Nobody knows whether Clark can survive the non-confidence vote. Her side is outnumbered, 44 to 43, by the NDP and Greens. But she’s a veteran political brawler, pretty much without shame, so my guess is she thinks she has at least a shot at the NDP-Green deal falling apart and the vote going her way. Clark did say that if she loses the vote, she will not call another election. So in that case, the Lieutenant-Governor would ask NDP leader John Horgan to take a shot at forming government — which he clearly believes he can do with the Greens’ support — and then we’d see how long that would last. Which brings up the next point:

Nobody knows how long the Greens and NDP can share a bed. It is said they hold a lot of the same positions, but the cultures of the two parties are significantly different. Case in point — free votes. Green MLAs are required to vote the party line only on explicit votes of non-confidence, although the deal with the NDP changes that because it also requires the Greens to support every NDP budget. This presents an ethical dilemma and a logistical near-impossibility. On the one hand, how do you keep your supporters happy if you take away your MLAs’ right to vote their conscience and require them to vote the party line — especially the line of the other party you’re propping up? On the other hand, how can you prop up a minority government for four years — Green leader Andrew Weaver’s stated goal — if you don’t require your MLAs to vote with said government? A minority government cannot keep losing votes in the Legislature and remain in government. The “deal” may say that the Greens have to support the NDP only on the budget and confidence votes. However — and forgive me because I’m about to string together a double, triple or quadruple negative — losing a vote on a government bill doesn’t magically not become a vote of non-confidence just because the government says it’s not a non-confidence vote.

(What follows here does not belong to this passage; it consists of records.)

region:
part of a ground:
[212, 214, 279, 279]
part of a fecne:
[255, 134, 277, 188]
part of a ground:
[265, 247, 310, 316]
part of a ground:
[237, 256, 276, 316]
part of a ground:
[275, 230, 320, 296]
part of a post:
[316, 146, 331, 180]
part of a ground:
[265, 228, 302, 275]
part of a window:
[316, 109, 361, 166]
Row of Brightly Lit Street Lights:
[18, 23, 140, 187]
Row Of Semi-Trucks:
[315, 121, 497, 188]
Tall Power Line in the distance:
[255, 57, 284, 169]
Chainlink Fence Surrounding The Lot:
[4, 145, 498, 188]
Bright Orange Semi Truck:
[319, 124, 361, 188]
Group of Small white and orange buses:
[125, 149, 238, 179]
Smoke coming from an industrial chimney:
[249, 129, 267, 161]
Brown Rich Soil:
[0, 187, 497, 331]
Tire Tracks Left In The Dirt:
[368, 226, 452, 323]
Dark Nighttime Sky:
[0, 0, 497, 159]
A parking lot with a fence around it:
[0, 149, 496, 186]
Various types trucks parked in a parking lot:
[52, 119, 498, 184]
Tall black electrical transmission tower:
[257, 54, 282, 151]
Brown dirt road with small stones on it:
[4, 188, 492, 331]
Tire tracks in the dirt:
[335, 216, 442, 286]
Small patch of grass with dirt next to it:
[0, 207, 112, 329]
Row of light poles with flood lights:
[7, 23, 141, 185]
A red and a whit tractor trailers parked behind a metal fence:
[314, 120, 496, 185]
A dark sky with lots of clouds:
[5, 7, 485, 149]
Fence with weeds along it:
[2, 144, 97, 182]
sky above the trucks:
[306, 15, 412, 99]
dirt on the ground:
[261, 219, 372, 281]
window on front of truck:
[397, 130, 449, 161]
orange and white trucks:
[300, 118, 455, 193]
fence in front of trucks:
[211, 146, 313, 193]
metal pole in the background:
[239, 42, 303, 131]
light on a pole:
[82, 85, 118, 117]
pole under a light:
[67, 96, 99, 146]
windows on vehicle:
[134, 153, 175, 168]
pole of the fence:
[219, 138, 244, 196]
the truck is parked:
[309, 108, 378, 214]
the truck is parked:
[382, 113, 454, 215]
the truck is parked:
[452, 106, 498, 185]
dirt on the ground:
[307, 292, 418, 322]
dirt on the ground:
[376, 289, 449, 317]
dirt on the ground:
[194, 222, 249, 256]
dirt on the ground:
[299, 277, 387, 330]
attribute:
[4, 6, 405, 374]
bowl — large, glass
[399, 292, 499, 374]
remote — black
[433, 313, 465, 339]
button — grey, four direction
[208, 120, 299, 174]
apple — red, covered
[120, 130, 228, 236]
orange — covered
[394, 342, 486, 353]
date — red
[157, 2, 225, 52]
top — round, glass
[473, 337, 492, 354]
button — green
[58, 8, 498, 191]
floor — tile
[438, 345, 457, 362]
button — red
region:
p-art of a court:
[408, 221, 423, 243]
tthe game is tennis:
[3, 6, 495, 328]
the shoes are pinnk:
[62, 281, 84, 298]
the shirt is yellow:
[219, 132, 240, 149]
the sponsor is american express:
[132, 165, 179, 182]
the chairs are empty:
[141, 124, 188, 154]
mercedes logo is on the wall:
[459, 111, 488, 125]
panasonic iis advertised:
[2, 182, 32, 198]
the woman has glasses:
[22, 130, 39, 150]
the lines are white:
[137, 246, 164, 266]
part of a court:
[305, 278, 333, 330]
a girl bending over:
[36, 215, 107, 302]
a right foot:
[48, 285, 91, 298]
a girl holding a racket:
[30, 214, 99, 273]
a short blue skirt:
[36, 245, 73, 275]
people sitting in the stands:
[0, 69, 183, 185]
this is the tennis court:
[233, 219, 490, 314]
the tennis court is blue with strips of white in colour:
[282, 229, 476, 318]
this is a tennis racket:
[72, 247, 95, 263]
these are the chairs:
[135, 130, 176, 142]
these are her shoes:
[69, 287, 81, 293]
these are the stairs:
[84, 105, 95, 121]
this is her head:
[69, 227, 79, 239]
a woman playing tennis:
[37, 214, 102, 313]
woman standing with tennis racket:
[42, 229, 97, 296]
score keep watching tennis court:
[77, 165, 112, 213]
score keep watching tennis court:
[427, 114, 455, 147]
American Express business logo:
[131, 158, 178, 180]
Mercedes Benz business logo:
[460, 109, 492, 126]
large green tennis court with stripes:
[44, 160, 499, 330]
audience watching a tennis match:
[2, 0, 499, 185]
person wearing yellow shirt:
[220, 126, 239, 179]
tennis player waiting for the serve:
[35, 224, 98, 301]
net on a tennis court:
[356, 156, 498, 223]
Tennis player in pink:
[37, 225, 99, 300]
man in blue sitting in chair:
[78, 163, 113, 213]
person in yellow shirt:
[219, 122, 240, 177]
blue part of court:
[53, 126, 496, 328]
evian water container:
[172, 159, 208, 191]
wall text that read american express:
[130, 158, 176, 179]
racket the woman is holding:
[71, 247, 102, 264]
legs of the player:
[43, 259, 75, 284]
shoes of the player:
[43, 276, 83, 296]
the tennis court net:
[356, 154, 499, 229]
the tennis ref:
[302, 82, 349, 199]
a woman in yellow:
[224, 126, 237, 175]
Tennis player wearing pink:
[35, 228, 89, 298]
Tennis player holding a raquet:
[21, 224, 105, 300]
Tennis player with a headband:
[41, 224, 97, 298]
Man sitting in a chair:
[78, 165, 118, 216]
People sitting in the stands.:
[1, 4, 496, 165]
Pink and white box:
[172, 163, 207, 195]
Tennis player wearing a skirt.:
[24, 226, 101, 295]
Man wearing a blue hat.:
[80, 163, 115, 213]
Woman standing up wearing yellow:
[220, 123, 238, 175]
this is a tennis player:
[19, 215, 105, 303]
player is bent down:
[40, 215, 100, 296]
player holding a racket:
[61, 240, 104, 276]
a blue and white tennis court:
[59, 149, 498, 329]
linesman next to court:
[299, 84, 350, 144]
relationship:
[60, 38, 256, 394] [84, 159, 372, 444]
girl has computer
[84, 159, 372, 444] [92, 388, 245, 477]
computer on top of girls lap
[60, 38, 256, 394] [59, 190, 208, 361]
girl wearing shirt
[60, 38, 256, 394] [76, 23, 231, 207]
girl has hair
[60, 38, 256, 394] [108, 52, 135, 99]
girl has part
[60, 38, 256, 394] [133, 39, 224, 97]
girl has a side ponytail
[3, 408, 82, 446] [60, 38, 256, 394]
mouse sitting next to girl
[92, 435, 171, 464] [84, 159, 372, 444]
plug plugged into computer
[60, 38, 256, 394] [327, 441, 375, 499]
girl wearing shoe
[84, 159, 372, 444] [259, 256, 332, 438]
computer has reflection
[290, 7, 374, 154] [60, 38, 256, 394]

And finally, nobody knows what will become of the expansion of the Kinder Morgan Trans-Mountain pipeline. Except maybe Justin Trudeau, who says this changes nothing — the pipeline will be built, the PM says, because it’s in the national interest. And pipelines are a federal responsibility.

The BC election changed or clarified nothing, neither does any deal between the NDP and Greens even though both parties vehemently oppose the pipeline expansion. In the parliamentary system, majority governments get to do pretty much as they please. Minority governments on the other hand need to compromise, constantly balancing their desire to do what they want with the knowledge that the voters didn’t give them permission to do so. So I bet Horgan and Weaver will quickly judge the pipeline too contentious to tackle and decide that campaign finance reform is a much more palatable issue on which to gamble their tenuous hold on power.

Then again, I might be wrong. Because nobody knows anything. And as William Goldman also pointed out via The Dread Pirate Roberts in “The Princess Bride”:

“Anyone who says differently is selling something.”